Jewish Journal
Aaron Bandler
July 10, 2020
During a July 9 meeting, the Los Angeles Unified School District (LAUSD) Board of Education postponed until August its vote on the Ethnic Studies Model Curriculum (ESMC).
The resolution slated for a vote during the July 9 meeting was revised to state that the California Department of Education (CDE) is “committed to revising the Ethnic Studies Model Curriculum in order to address feedback to its initial draft, honor the intersectionality of our students, and more accurately represent all ethnic and cultural groups, including addressing issues of anti-Semitism.”
StandWithUs executive director of research and strategy Max Samarov praised the board in a statement.
“We are encouraged by the Board’s decision to postpone the vote and amend the resolution,” Samarov said. “The most important question now is whether or not necessary changes will be made to the curriculum at a state level. We will continue engaging with and monitoring this issue closely over the next month and beyond.”
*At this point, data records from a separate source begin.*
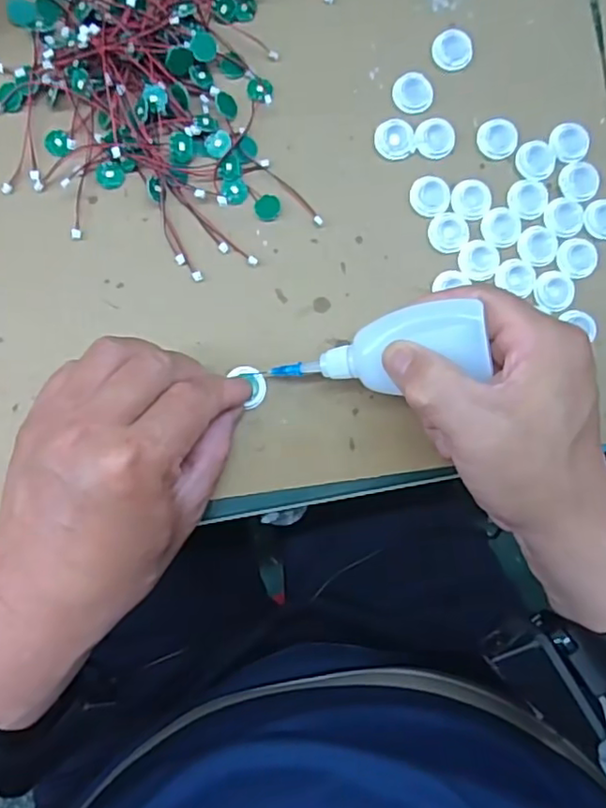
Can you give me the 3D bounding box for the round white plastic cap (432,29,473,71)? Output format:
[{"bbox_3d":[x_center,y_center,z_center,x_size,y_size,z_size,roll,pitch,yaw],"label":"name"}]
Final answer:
[{"bbox_3d":[0.087,-0.205,0.353,0.022,0.005,0.022,0,86,-4],"label":"round white plastic cap"}]

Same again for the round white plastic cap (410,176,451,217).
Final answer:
[{"bbox_3d":[0.073,-0.118,0.347,0.023,0.005,0.021,0,86,-4],"label":"round white plastic cap"}]

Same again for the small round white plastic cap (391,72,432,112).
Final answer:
[{"bbox_3d":[0.063,-0.179,0.351,0.023,0.004,0.023,0,86,-4],"label":"small round white plastic cap"}]

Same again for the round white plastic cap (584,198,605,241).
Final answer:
[{"bbox_3d":[0.174,-0.107,0.348,0.024,0.004,0.022,0,86,-4],"label":"round white plastic cap"}]

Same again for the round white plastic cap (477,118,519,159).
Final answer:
[{"bbox_3d":[0.112,-0.153,0.351,0.020,0.006,0.022,0,86,-4],"label":"round white plastic cap"}]

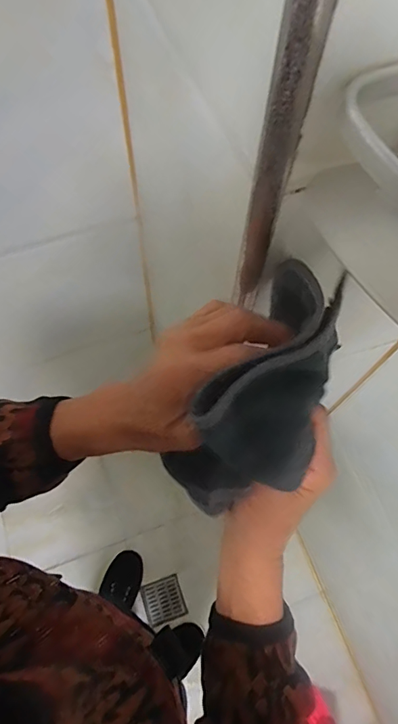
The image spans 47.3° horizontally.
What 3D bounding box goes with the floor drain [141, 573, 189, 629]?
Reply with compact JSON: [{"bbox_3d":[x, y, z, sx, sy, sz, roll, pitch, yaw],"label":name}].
[{"bbox_3d":[-0.087,0.596,1.133,0.098,0.009,0.094,-22,66,1],"label":"floor drain"}]

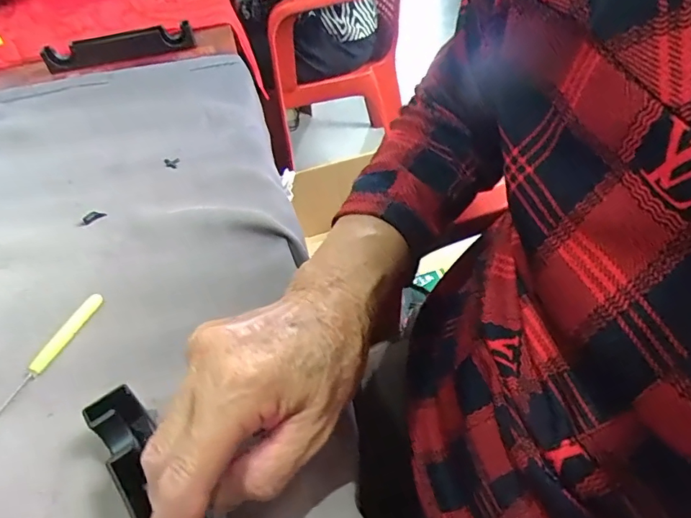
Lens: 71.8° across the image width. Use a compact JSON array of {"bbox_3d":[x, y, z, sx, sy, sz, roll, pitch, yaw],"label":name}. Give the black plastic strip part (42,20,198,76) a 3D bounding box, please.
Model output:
[{"bbox_3d":[-0.303,-0.286,0.642,0.192,0.025,0.041,-18,47,-10],"label":"black plastic strip part"}]

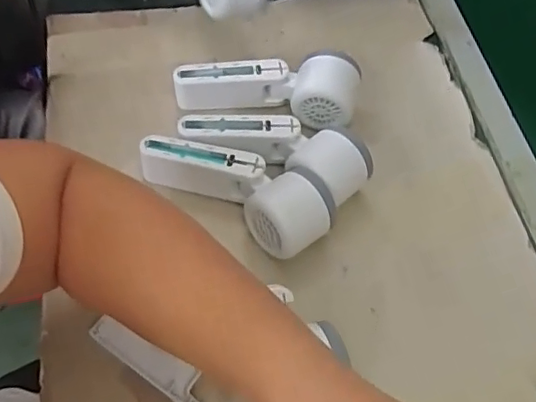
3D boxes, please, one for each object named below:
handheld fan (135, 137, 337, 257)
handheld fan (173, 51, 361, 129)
[{"bbox_3d":[-0.024,-0.012,0.463,0.160,0.057,0.071,29,60,11],"label":"handheld fan"},{"bbox_3d":[0.001,-0.107,0.516,0.162,0.047,0.058,12,58,4],"label":"handheld fan"}]

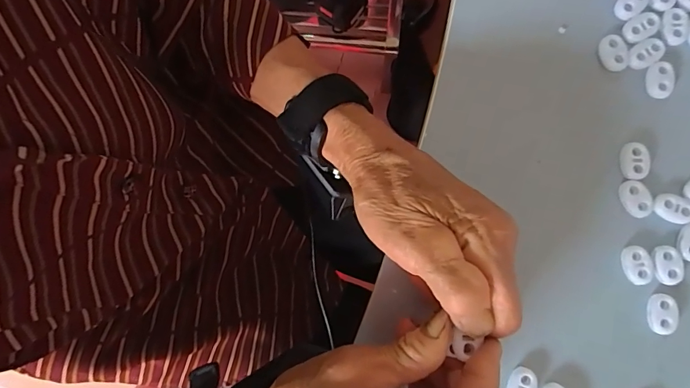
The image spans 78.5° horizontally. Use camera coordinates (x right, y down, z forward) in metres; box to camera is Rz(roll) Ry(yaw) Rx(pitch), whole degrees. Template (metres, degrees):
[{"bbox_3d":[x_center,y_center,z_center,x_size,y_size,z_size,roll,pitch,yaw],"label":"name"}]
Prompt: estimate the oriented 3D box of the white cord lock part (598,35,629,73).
[{"bbox_3d":[0.161,-0.085,0.252,0.015,0.005,0.021,-9,82,2],"label":"white cord lock part"}]

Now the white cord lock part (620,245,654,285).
[{"bbox_3d":[0.167,0.041,0.240,0.014,0.004,0.022,-13,81,2],"label":"white cord lock part"}]

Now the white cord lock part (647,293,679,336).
[{"bbox_3d":[0.179,0.068,0.237,0.014,0.006,0.022,6,82,4],"label":"white cord lock part"}]

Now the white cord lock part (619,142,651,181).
[{"bbox_3d":[0.170,-0.019,0.246,0.015,0.005,0.021,-2,82,3],"label":"white cord lock part"}]

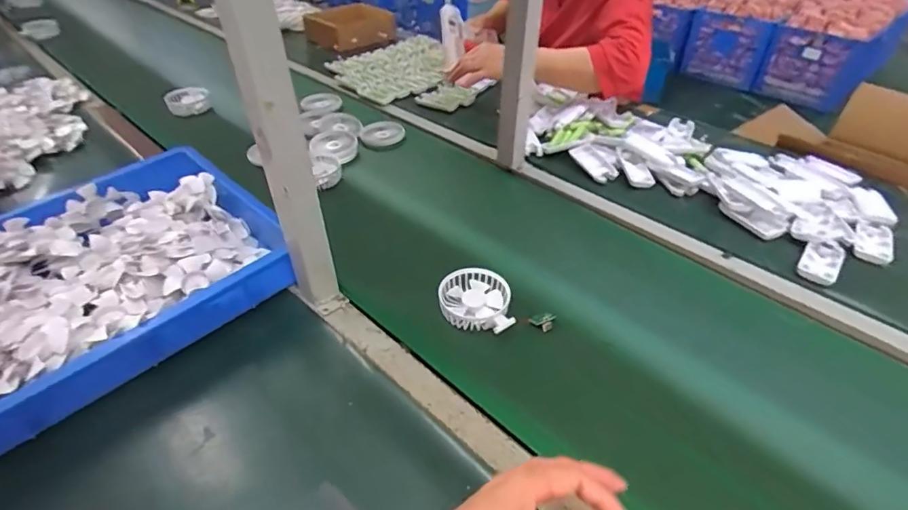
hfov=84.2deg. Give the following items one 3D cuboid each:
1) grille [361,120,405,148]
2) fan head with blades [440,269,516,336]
[{"bbox_3d":[-0.143,-0.242,0.998,0.083,0.027,0.083,0,42,0],"label":"grille"},{"bbox_3d":[0.032,0.060,0.644,0.098,0.036,0.085,17,45,18],"label":"fan head with blades"}]

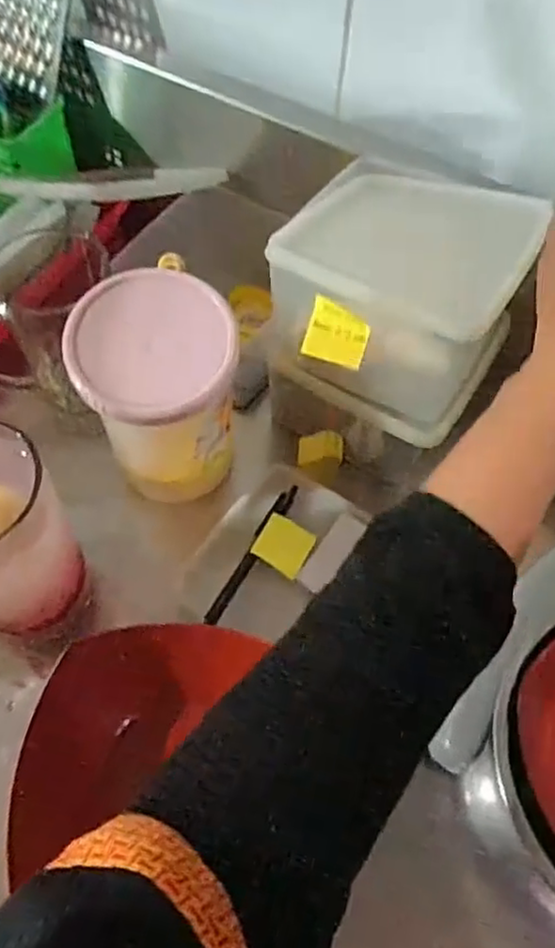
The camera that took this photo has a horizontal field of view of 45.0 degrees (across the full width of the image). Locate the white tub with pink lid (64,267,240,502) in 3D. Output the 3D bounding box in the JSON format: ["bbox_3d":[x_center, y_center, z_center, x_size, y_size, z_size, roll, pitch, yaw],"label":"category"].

During the public comments period of the meeting, Sarah Levin, executive director of Jews Indigenous to the Middle East and North Africa (JIMENA), said, “My sons come from a Jewish background that includes Iraqi, Turkish and Israeli heritage. We are two of the more than 500,000 Californians of Middle Eastern heritage who were completely omitted from the Arab American Studies Course of the Ethnic Studies Model Curriculum.”
“With a coalition of Mizrahi Jews, Assyrian Christians, Coptic Christians, Kurds and Iranians of various faiths — we are asking you to please focus on supporting the revision process mandated by the State Board of Education, and do not even consider a vote endorsing the first draft of the Ethnic Studies Model Curriculum,” she added.
Several high school students also sent an open letter to the LAUSD board on July 6 urging its members to decline to adopt the current ESMC draft because it doesn’t discuss anti-Semitism.
“A major goal of ethnic studies is for students from various ethnic groups to see their histories and experiences reflected in the classroom,” the letter stated. “Especially given the rise of anti-Semitism in high schools, this should apply to diverse Jewish students like us.”
Various Jewish groups have criticized the initial ESMC, which first was proposed in 2019, for not listing anti-Semitism as an example of bigotry and for glorifying the boycott, divestment and sanctions (BDS) movement. The California State Board of Education announced in August 2019 that the curriculum would undergo serious revisions; later in the month, California Gov. Gavin Newsom, a Democrat, vowed that the curriculum in its current form would “never see the light of day.”
The CDE is expected to provide a newly revised ethnic studies curriculum to the Instructional Quality Commission on Aug. 13.